W jego ocenie, niezależna polityka monetarna i płynny kurs walutowy ułatwi reagowanie na europejski kryzys. "Polski rating pozostaje na poziomie A- od 2007 roku i ma obecnie stabilną perspektywę. Sygnalizuje to, że ocena prawdopodobnie pozostanie niezmieniona w średnim terminie oraz, że zagrożenia oraz szanse dotyczące koniunktury są zasadniczo zrównoważone.
Pozytywny ruch ratingu powinny poprzedzić dalsze wysiłki na rzecz poprawy konkurencyjności poprzez reformy strukturalne w celu wspierania wzrostu wydajności, przy jednoczesnym zatrzymaniu i odwróceniu się tendencji do wzrostu długu publicznego tak, aby spadł on poniżej pierwszego progu ostrożnościowego (50% PKB)" - powiedział Kraemer w rozmowie z Obserwatorem Finansowym.

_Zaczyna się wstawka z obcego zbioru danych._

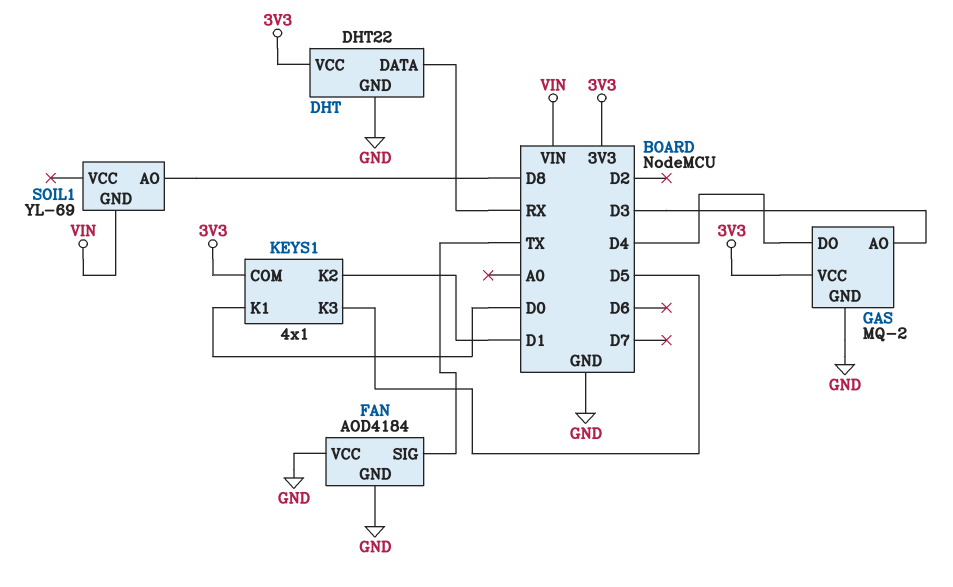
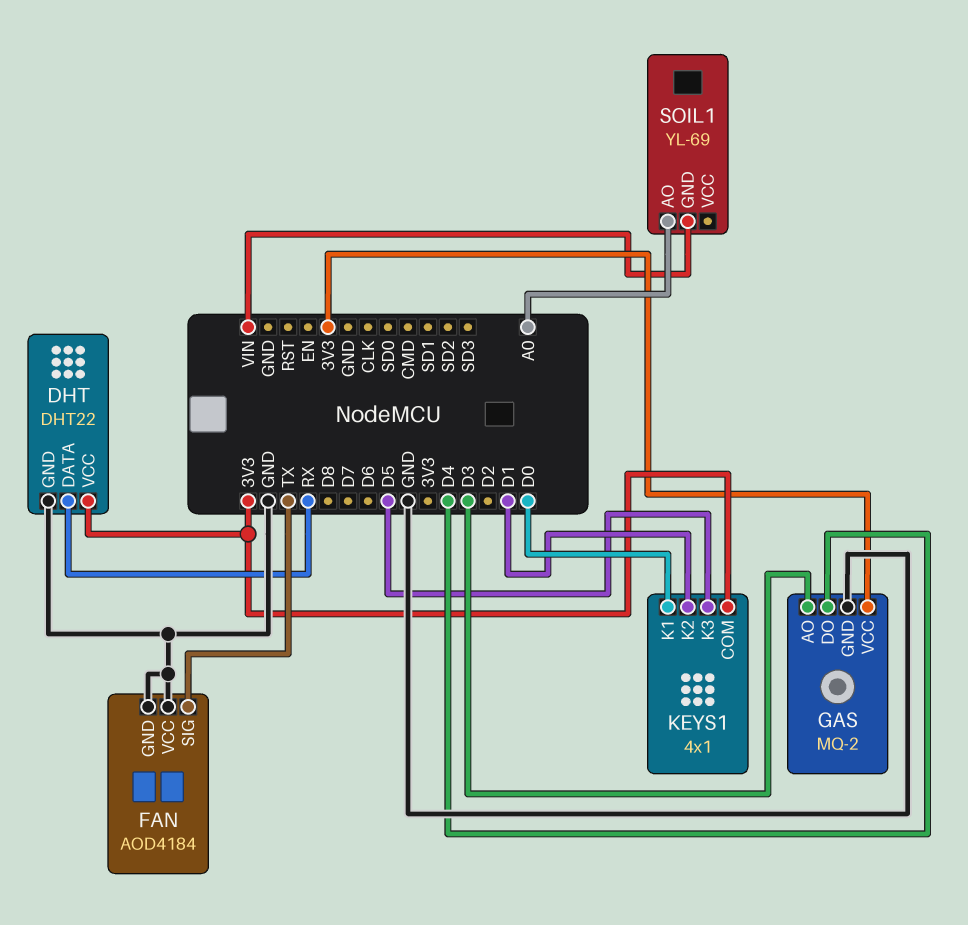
SOIL1 pin AO: D8 -> A0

W jego ocenie, rating może być jednak też poddany presji negatywnej, jeśli polskiemu rządowi nie uda się osiągnąć stabilnej sytuacji w finansach publicznych, lub osiągnie ją z większym poślizgiem niż wynika to z naszych założeń. Podobnie znaczące i utrzymujące się poszerzenie nierównowagi zewnętrznej może narazić na presję obniżenia ratingu.
"Choć Polska nie jest odizolowana od kryzysu w strefie euro, cieszy się dodatkową elastycznością dzięki niezależnej polityce monetarnej i płynnemu kursowi walutowemu, który powinien ułatwić realizację właściwej polityki reagowania na kryzys. Warto zauważyć, że rynki kapitałowe wydają się być przy nieco bardziej pesymistyczne w stosunku do Standard & Poors. Polskie CDS-y notowane są na poziomach typowych dla emitentów w kategorii BBB" - wyjaśnił Kraemer.
W październiku 2011 r., po wyborach parlamentarnych wygranych przez Platformę Obywatelską (PO) analityk Standard & Poor Leili Butt powiedziała, że wybrany ponownie polski rząd prawdopodobnie podejmie kroki zapobiegające przekroczeniu progów ostrożnościowych zadłużenia i jeśli przyniosą one impulsy wspierające wzrost gospodarczy, rating Polski może zostać podwyższony.